How Apple ended up in this situation

Apple's high-profile AI model called OpenELM was trained using datasets called Pile. Released by the company called EleutherAI, Pile contains unethically obtained scripts of thousands of videos on YouTube videos. While the company claims to help small developers and academics to train AI models, its datasets are open and accessible to anyone with enough computing power and space to access them. Apple is one the companies that reportedly used the data to train its AI model.

Why Apple Intelligence is different

While Apple has not denied using Pile dataset to train OpenELM, it has confirmed to 9to5Mac that OpenELM doesn't back any of its machine learning or AI, including Apple Intelligence. Apple says that it introduced the OpenELM model to back the research and foster open-source development in large language models. Referred to as a cutting-edge open language model by Apple researchers, OpenELM was specifically crafted for research purposes and not integrated into Apple Intelligence services.

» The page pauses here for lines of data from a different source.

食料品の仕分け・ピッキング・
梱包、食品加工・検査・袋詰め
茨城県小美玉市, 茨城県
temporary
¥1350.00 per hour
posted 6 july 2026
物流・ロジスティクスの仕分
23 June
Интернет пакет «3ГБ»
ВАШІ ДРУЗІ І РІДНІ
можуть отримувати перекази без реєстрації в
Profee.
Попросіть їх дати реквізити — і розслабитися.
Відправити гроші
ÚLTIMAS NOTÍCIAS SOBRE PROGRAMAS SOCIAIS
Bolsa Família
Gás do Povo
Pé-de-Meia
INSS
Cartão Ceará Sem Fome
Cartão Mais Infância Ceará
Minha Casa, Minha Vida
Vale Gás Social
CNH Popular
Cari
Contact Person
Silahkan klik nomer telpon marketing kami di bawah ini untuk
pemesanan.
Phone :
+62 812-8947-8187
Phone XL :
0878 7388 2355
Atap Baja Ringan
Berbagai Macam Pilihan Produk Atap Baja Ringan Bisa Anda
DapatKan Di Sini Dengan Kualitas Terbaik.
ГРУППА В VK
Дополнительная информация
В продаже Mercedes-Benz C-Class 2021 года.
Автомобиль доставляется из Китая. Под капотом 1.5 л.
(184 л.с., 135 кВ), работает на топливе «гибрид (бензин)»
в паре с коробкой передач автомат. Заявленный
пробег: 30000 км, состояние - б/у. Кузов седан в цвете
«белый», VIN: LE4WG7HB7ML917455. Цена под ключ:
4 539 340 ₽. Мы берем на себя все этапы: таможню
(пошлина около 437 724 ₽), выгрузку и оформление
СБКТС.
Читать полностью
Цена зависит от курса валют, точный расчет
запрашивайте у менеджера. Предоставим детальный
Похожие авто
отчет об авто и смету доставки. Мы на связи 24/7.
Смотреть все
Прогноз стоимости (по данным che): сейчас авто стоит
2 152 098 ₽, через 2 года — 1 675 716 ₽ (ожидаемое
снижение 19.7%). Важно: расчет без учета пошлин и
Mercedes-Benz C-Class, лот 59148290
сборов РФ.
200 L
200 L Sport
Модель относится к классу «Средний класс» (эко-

This means that datasets like Pile that include transcripts of YouTube videos are not involved in the functionalities of Apple Intelligence, the next big thing for iPhones. Instead, Apple Intelligence is claimed to rely on licensed data, that includes curated and publicly accessible data gathered through their web-crawling technology. OpenELM is openly accessible through Apple's Machine Learning Research website, underscoring Apple's commitment to advancing the broader scientific community's understanding and capabilities in language modeling.